The Chinese and ASEAN described the agreement as ‘very important’ but elsewhere the applause was half-hearted.

The Americans chipped in, noting claims over the South China Sea were ‘exaggerated,’ while Rory Medcalf of the Lowy Institute described the signing as ‘much exaggerated good news’ and added ‘it sounds impressive, but it will have almost no impact on the risks of incidents at sea.’

He said the focus on the agreement involved non-security issues like environment protection, marine science and transnational crime.

‘It’s not a proper code of conduct on the behaviour of each nation’s naval and auxiliary forces – which is really what is needed. Such a code isn’t a policy priority, at least as far as China is concerned,’ he said in a dispatch for the Lowy Institute.

A rare highlight came on the sidelines, with talks held by the chief nuclear envoys of South and North Korea, the first-ever meeting on nuclear issues between the two Koreas and a possible attempt to resume the six-party talks.
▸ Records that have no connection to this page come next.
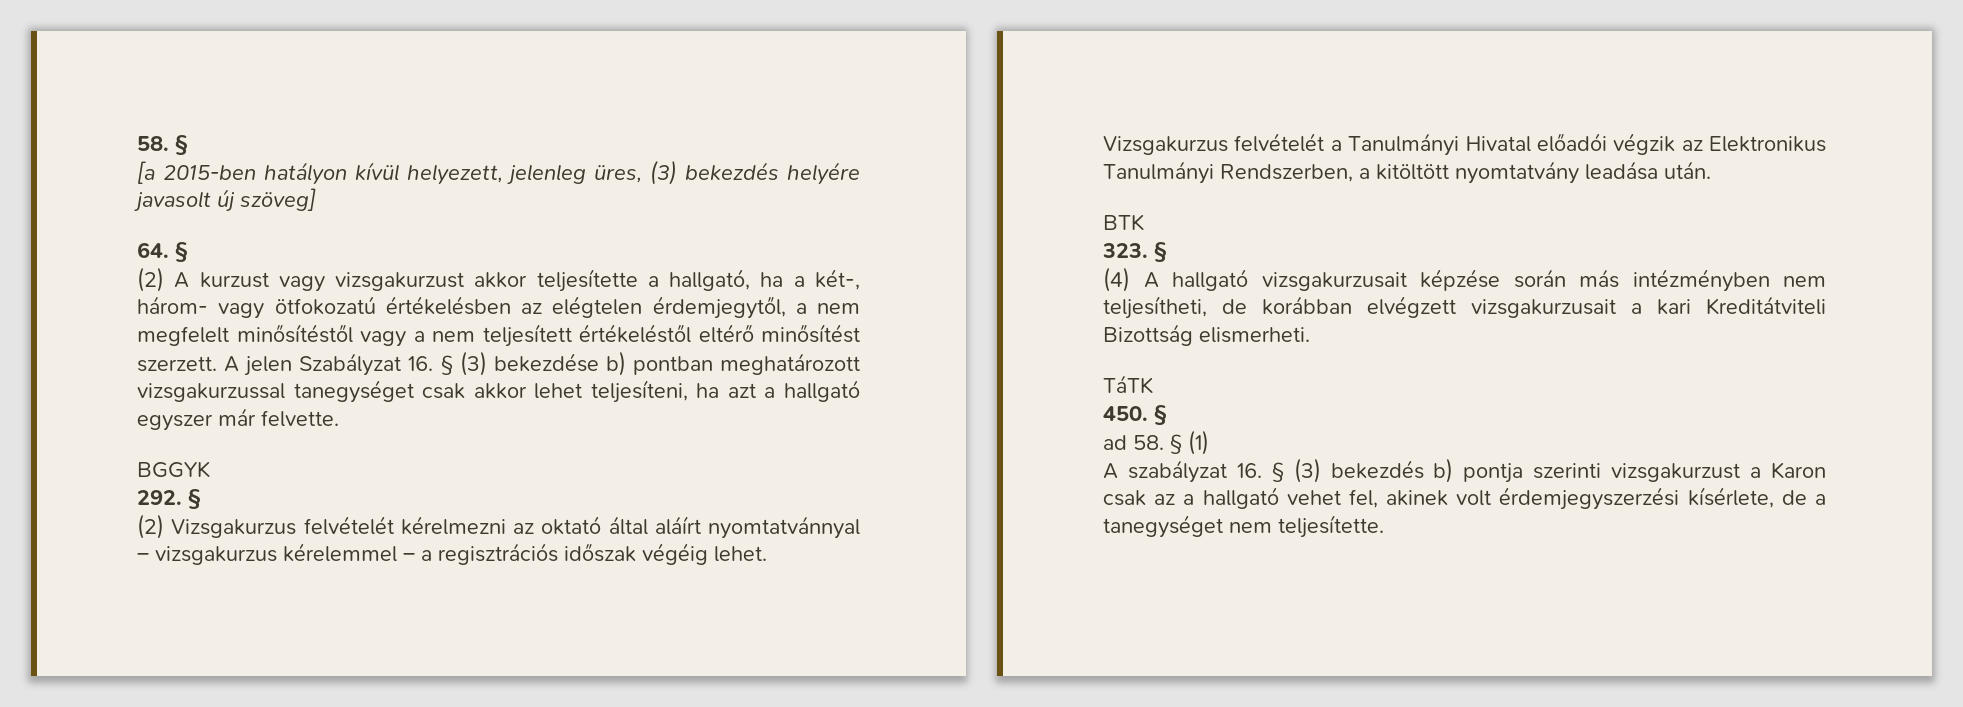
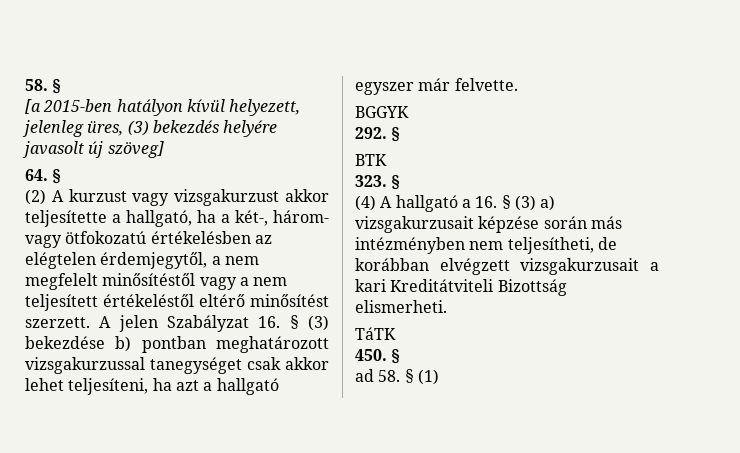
[137,514,860,539] [137,543,767,565] [1103,133,1826,156] [1103,161,1711,184] // (2) Vizsgakurzus felvételét kérelmezni az oktató által aláírt nyomtatvánnyal – vizsgakurzus kérelemmel – a regisztrációs időszak végéig lehet. Vizsgakurzus felvételét a Tanulmányi Hivatal előadói végzik az Elektronikus Tanulmányi Rendszerben, a kitöltött nyomtatvány leadása után. -> (401, 134) none
(1248, 280) none -> [461,195,556,211] a 16. § (3) a)
[1103,458,1826,483] [1103,487,1826,510] [1103,515,1384,538] // A szabályzat 16. § (3) bekezdés b) pontja szerinti vizsgakurzust a Karon csak az a hallgató vehet fel, akinek volt érdemjegyszerzési kísérlete, de a tanegységet nem teljesítette. -> (439, 377) none

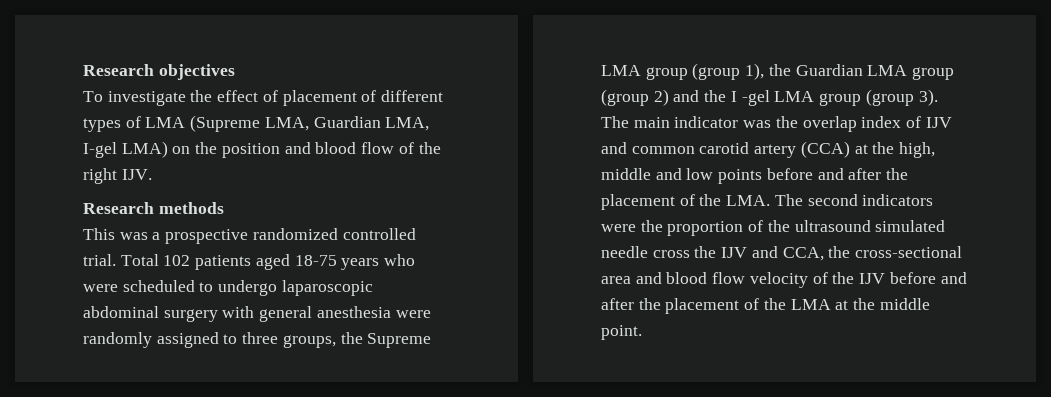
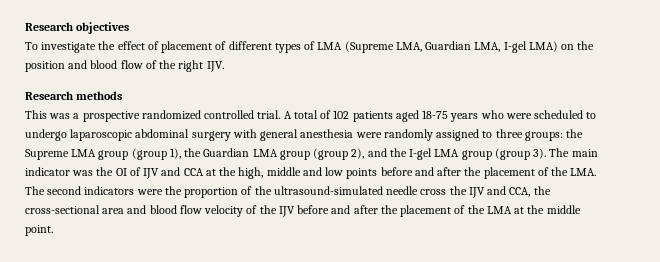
[120,254,159,266] Total -> [283,110,332,119] A total of
[282,335,336,348] groups, -> [524,131,563,141] groups:
[653,89,669,106] 2) -> [351,148,365,159] 2),
[730,90,770,106] I -gel -> [409,148,433,160] I-gel
[802,116,902,132] overlap index -> [115,168,127,176] OI
[631,141,850,158] common carotid artery (CCA) -> [183,168,204,176] CCA
[794,220,946,232] ultrasound simulated -> [273,186,383,195] ultrasound-simulated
The talks followed a push by ASEAN to get North Korea back to the negotiating table and South Korea's Wi Sung-lac and North Korea's Ri Yong-ho seemed to have obliged.

This was supported by US Secretary of State Hilary Clinton, who insisted Washington would continue to insist that Pyongyang takes further conciliatory steps towards Seoul before six-way nuclear talks – involving the United States, Russia, China, Japan and both Koreas – resume.

Clinton also added a much needed sense of fun, promising to pay off a bet to her Japanese counterpart lost after the US women’s soccer team went down to Japan 3-1 on penalties. She bet New York apples, while Takeaki Matsumoto punted with Japanese pears.

But in diplomatic reality, ASEAN’s influence over North or South Korea is negligible.

Almost ironically the same can be said the for bloody border dispute between Cambodia and Thailand, which was also on the agenda amid much shouting by ASEAN that it should and would find a resolution to the dispute. Hardly.

In the end, any grandstanding on that issue was trumped by an International Court of Justice ruling that effectively found in Phnom Penh’s favour, and ordered both sides to withdraw their troops and return to boundaries as they existed before Thai soldiers crossed the order in 2008.

China flatly refuses to allow a similar court to arbitrate on its territorial claims in the South China Sea, which in some quarters is now being called the West Philippine Sea.

ASEAN also appeared intent on allowing Burma to take its turn as the rotating chair in 2014, leaving a bad taste at the conference.

Again, it was up to the Americans to save ASEAN’s moral bacon, pointing out that having such a country at the helm of an association that operates under the motto ‘Promoting peace and security through dialogue and co-operation in the Asia Pacific’ would be totally inappropriate.

Elsewhere, words like ‘constructive engagement’ were bandied about as India and ASEAN agreed to upgrade their trade relationship, while Laos was praised for bowing to environmental concerns and deferring construction of the 3.5 billion Xayaburi dam on the Mekong River.

The European Union was chastised for failing to send a high-level delegation to the meet, while seeking to add some urgency to its bid to open talks on Free Trade Agreements with countries in the region. Negotiations are underway with Singapore and Malaysia, while it hopes to begin talks with Vietnam and Indonesia shortly.

The meetings attracted 1,000 delegates from 27 countries, with 566 journalists from 158 media outlets in 157 countries accredited to cover.Had it not been for Clinton and her country’s ability to take a stand on issues that directly impact on ASEAN they might as well have all stayed at home.

‘With China becoming ever more assertive, many Asian countries are looking to the United States to balance China’s rapid growth, while at the same time avoiding unnecessary conflict,’ Asia Society Executive Vice President Jamie Metzl said.

‘Asian attention is also on the United States, where increasing debt problems and an inability to address them politically put America’s staying power as a forward-deployed global force into question,’ he said.

‘Asian powers, however, should not underestimate the United States. Home to the largest and still most creative economy in the world, the US will play a leading role in Asia for many decades to come.’